Bill Gates and wealth taxes

Today Bill Gates expressed some very mild-mannered criticism of Warren’s wealth tax plan, claiming that he paid about $10 billion in tax in his lifetime and that his wealth is about $100 billion. Some said this corresponds approximately to a low 9% tax rate (10/(100+10)), evidence a wealth tax is needed. Some proposed “practical” alternatives to the wealth tax such as taxing unrealized income on listed shares. Before we can have a conversation on the optimal way to tax rich people, however, we should make sure we are all on the same page about realized income, unrealized income, and wealth, and the respective taxes thereupon.

First, how are capital gains calculated? Suppose Bill Gates (“Bill”) founded Microsoft in his garage as a C-corporation (i.e. an incorporated entity for tax purposes, not a passthrough) without contributing any meaningful capital and held his shares ever since. Then, his “tax basis” in the shares is zero. Upon a sale (IPO or not) the entirety of proceeds will be a capital gain. If Bill had founded Microsoft as a passthrough, his basis would be equal to Microsoft’s book value (i.e., cumulated retained earnings), but even in this case the market value of Microsoft at the time of IPO would have been magnitudes larger than its book value, resulting in a substantial capital gain.

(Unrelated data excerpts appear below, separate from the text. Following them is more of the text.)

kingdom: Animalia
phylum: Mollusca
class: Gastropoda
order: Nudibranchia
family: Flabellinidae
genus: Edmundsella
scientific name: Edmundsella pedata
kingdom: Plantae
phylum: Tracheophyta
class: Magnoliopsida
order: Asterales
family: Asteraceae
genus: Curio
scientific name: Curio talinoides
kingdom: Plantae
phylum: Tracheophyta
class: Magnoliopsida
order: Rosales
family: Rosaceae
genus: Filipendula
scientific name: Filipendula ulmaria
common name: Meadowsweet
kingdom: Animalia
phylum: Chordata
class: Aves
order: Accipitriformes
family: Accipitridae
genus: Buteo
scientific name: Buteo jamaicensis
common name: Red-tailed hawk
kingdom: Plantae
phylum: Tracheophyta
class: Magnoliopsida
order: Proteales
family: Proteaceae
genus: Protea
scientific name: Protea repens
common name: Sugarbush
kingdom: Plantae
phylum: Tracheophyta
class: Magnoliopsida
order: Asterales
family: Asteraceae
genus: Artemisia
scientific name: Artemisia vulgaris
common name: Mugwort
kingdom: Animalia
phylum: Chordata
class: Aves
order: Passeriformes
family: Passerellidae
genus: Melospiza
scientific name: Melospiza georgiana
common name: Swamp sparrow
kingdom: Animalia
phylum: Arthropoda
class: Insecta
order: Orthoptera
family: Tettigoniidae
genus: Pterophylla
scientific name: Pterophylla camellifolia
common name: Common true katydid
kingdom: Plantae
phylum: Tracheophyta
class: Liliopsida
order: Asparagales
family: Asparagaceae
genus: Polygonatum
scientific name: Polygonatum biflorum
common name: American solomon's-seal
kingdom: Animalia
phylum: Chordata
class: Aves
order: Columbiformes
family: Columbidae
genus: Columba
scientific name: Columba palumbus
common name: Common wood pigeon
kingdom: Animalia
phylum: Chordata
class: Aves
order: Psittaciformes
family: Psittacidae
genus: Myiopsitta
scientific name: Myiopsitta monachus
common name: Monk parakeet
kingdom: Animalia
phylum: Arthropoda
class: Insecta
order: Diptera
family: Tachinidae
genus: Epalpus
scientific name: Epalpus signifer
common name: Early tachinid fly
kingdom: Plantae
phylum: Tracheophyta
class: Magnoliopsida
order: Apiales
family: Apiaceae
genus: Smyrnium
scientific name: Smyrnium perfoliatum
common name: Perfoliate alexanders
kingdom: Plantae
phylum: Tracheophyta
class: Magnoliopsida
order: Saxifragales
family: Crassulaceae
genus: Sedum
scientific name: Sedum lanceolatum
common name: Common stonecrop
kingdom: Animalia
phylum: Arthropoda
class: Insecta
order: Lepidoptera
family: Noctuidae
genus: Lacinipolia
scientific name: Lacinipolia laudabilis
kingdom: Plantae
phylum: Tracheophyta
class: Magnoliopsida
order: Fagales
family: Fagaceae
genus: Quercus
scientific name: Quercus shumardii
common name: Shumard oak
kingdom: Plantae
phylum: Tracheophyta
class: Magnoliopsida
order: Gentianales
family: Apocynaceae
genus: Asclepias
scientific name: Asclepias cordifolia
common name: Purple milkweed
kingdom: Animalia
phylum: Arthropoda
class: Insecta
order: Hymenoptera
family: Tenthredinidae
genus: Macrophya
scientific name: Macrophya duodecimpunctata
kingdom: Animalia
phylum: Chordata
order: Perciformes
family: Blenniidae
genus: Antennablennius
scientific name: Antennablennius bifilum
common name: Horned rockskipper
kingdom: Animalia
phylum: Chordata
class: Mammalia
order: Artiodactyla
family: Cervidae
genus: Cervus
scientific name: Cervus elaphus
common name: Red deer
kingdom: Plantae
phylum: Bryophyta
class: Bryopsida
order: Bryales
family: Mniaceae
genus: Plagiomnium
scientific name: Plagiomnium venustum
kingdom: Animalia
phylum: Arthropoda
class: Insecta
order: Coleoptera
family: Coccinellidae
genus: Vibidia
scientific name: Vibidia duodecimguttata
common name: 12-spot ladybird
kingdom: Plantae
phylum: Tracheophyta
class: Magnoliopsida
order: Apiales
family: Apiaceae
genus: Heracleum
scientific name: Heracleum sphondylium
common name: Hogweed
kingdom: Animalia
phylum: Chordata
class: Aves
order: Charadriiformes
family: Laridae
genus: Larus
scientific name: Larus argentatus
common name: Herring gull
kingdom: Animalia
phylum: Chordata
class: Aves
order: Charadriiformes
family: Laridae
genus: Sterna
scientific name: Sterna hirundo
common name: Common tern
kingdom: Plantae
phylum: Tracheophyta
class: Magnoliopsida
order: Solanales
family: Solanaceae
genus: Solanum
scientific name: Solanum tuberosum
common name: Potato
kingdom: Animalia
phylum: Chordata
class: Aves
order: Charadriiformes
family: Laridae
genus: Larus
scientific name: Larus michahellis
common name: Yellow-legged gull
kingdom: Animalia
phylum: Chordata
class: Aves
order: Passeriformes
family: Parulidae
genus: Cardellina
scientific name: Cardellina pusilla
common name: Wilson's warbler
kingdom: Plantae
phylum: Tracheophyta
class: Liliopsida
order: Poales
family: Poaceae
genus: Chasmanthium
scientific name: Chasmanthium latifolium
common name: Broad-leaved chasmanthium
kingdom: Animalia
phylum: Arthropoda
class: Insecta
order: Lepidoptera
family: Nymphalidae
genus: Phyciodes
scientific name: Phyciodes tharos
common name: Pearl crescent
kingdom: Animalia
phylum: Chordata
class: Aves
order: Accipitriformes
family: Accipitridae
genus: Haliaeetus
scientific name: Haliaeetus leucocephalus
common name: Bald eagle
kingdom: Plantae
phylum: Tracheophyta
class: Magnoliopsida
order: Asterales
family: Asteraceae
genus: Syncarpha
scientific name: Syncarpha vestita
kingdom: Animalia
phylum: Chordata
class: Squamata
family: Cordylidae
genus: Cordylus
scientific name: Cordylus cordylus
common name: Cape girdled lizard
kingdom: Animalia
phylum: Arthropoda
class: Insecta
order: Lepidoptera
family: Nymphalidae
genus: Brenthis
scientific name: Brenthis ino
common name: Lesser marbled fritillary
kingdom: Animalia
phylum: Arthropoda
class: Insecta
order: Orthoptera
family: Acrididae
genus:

Second, the capital gains tax applies only to the shares that are sold, i.e. to realized gains. Bill has retained the majority of the shares of Microsoft throughout. Proposals to tax unrealized capital gains on liquid listed shares must specify what happens upon the listing to pre-listing investors, including founders like Bill. Some have proposed treating the entire market value of their shares (sold or not) as realized. Even after crediting any basis, this treatment would trigger a one-time gargantuan taxable event. Note that in the typical IPO only a small fraction of the shares (say 5%) is sold. If this triggers a gain on 100% of the shares, the minimum amount of shares to be sold at IPO may be as high as 25% (5% + 20% to pay capital gains tax, in the extreme case of zero basis). Further, in order to sell that many more shares, the price would have to go down. If the firm has a capital raising target, it will have to sell even more shares!1

Third, early investors’ gains are treated extremely favorably for the explicit policy goal of stimulating entrepreneurship. Current tax policy (§1202) provides a tax exemption for 100% of the realized gain up to $10 million or ten times the base investment, whichever is greater. We should have a policy debate about priorities.

Fourth, it is not obvious to me that we are calculating correctly how much tax billionaires are paying. Consider a world in which you can’t buy and sell businesses, but everything else is the same. Microsoft would not have a market value. It would simply belong to Bill, then to his children, then to the grandchildren, etc.. Microsoft would make earnings, pay corporate tax, and pay dividends out of earnings; the Gateses would then pay tax on dividends. At current rates of ~20% for both corporate income and dividends, the total tax is about 36%. Clearly no one would say that’s low. (Whether in practice the total rate is 36% is a very different question). Instead, in reality, businesses are traded so we say that Bill has “earned income” simply because Microsoft’s market value went up. If we count that as “income” that Bill has earned during his lifetime (even though it is the capitalized value of future earnings that will last long after Bill is gone), we should also count as “taxes” not just all past corporate, dividend, and capital gains taxes that Bill paid, but we should also capitalize all future taxes that Microsoft and its shareholders will pay.

Finally, if this thread has convinced you that a wealth tax is a simple and elegant solution, think again! Unless I’m missing something big, a large wealth tax (e.g. 6%) based on the unrealized value of Microsoft’s stock would almost surely have caused the government to expropriate the majority of Bill’s stock. Upon the 1986 IPO, Bill’s 49% position was worth ~$200m. If a wealth tax had been introduced in 1986 it wouldn’t have been “only for billionaires”, so let’s assume all of it was likely subject to the tax. (If you want to redo the math with rate thresholds be my guest.) Microsoft’s dividend yield has been 0% from its 1986 IPO to its first dividend in 2003 and about 1.5-2% thereafter. Assuming Bill used all dividend proceeds to pay wealth taxes, that leaves between 4 and 6% to be paid in shares. At this rate, and ignoring donations to his foundation, by now he would own only 9% of Microsoft and the government would have taken the remaining 40%. This calculation ignores exemption thresholds. In other words, founders of very successful businesses who keep most of their wealth concentrated in them would face gradual expropriation (or, more likely, find clever ways to not pay taxes).